0.75: When was `` the Great Depression '' ?
0.50: What crop failure caused the Irish Famine ?
0.34: What war did the Wanna-Go-Home Riots occur after ?
0.34: What were popular songs and types of songs in the 1920s ?

Looks good, let's make it harder and replace "depression" with the incorrect term "recession".

Copy
Copied
query = "What was the cause of the major recession in the early 20th century?"

# create the query embedding
xq = co.embed(
    texts=[query],
    model='small',
    truncate='LEFT'
).embeddings

# query, returning the top 5 most similar results
res = index.query(xq, top_k=5, include_metadata=True)

for match in res['results'][0]['matches']:
    print(f"{match['score']:.2f}: {match['metadata']['text']}")
[Out]:
0.66: Why did the world enter a global depression in 1929 ?
0.61: When was `` the Great Depression '' ?
0.43: What are some of the significant historical events of the 1990s ?
0.43: What crop failure caused the Irish Famine ?
0.37: What were popular songs and types of songs in the 1920s ?

Let's perform one final search using the definition of depression rather than the word or related words.

Copy
Copied
query = "Why was there a long-term economic downturn in the early 20th century?"

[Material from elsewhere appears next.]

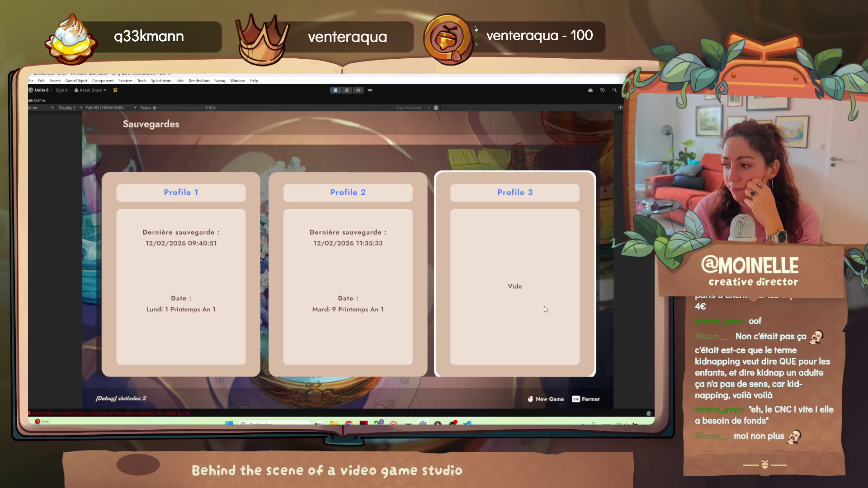
{"action": "left_click", "coordinate": [381, 289]}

# create the query embedding
xq = co.embed(
    texts=[query],
    model='small',
    truncate='LEFT'
).embeddings

# query, returning the top 10 most similar results
res = index.query(xq, top_k=10, include_metadata=True)

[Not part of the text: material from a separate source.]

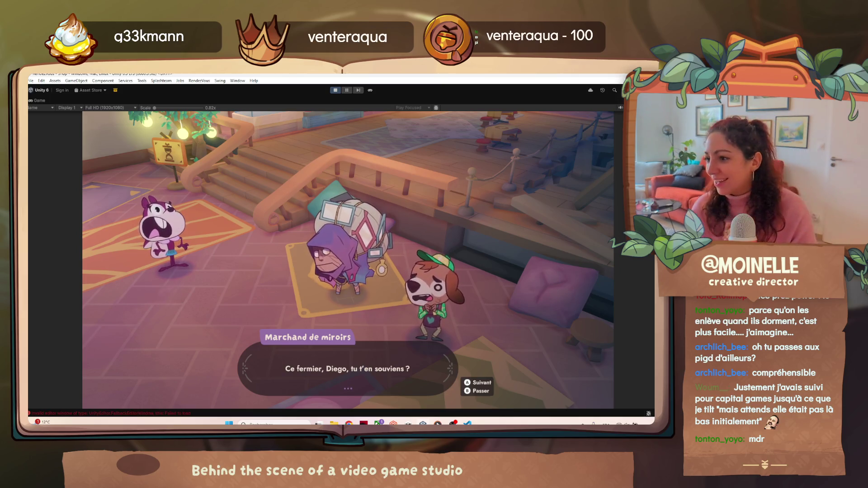
{"action": "key", "text": "space"}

for match in res['results'][0]['matches']:
    print(f"{match['score']:.2f}: {match['metadata']['text']}")
[Out]:
0.71: Why did the world enter a global depression in 1929 ?
0.62: When was `` the Great Depression '' ?
0.40: What crop failure caused the Irish Famine ?
0.38: What are some of the significant historical events of the 1990s ?
0.38: When did the Dow first reach ?

It's clear from this example that the semantic search pipeline is clearly able to identify the meaning between each of our queries. Using these embeddings with Pinecone allows us to return the most semantically similar questions from the already indexed TREC dataset.